What began as early work in artificial kidney-related research, including nano layer membrane filter technology for dialysis applications, has evolved into a broader MEMS-based biomedical platform. It brings together microfluidics, filtration, sensing, cell manipulation, peritoneal dialysis-related systems, and self-powered technologies. The aim is not to claim that Malaysia already has a finished artificial kidney device, but to build the MEMS-based technology platform that future artificial kidney and kidney treatment technologies will require.
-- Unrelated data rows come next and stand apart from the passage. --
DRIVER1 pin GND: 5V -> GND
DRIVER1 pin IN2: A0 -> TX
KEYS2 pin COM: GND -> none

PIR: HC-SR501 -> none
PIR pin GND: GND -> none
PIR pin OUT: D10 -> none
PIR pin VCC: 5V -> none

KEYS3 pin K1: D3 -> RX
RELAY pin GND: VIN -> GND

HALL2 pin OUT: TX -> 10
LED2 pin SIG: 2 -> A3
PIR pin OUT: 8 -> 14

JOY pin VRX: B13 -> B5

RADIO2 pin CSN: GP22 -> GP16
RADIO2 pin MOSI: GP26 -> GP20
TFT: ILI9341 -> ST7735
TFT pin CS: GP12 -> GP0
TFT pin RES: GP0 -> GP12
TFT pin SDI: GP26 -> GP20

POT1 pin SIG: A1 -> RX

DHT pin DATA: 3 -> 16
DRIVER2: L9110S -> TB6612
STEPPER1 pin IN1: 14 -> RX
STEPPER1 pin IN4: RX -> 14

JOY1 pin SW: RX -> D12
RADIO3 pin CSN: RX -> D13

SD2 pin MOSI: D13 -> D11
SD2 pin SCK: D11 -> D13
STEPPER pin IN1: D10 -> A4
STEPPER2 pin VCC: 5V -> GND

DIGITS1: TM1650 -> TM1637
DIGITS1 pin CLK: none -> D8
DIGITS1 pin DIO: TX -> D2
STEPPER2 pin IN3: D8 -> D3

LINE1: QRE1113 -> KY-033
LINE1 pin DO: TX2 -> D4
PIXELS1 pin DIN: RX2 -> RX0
At IMEN, the artificial kidney research direction is supported by six key technology pillars: MEMS microfluidics, MEMS filters, MEMS cell manipulation, peritoneal dialysis-related platforms, sensors, and self-powered systems. These are not separate research themes. They form an integrated engineering chain, from fluid handling and filtration to sensing, biological processing, and autonomous device operation. In simple terms, the contribution is not only in imagining an artificial kidney but in developing the enabling MEMS technologies that such a system would require.

Biomedical technology does not move from laboratory to patient in a single leap. The next stage will therefore focus on prototype integration, laboratory validation, clinical input, intellectual property strengthening, and partnerships with industry and international research groups. Locally, the work is supported by nephrology expertise from UKM's Faculty of Medicine and Hospital Canselor Tuanku Muhriz. Such clinical input is essential to ensure that engineering innovation remains connected to real patient needs and practical healthcare realities.

Internationally, IMEN is strengthening scientific linkages and reference points with leading experts and institutions in the artificial kidney field, including groups associated with The Kidney Project at the University of California, San Francisco, European work linked to IMEC and Holst Centre in the Netherlands, and related research developments at the National Research University of Electronic Technology, MIET, in Russia. These linkages support benchmarking, technical guidance, and validation pathways, while helping position Malaysia within the global artificial kidney research ecosystem.

After more than a decade of building its foundation, Malaysia's artificial kidney research capability is ready to enter a new phase. The next frontier in artificial kidney research will not be built by importing technology alone. It will require patient-centered science, engineering depth, clinical validation, industry participation, and sustained national investment. The MEMS-based platform being developed at IMEN offers one credible pathway forward, connecting microchips to artificial kidney research and Malaysian science to future patient benefit.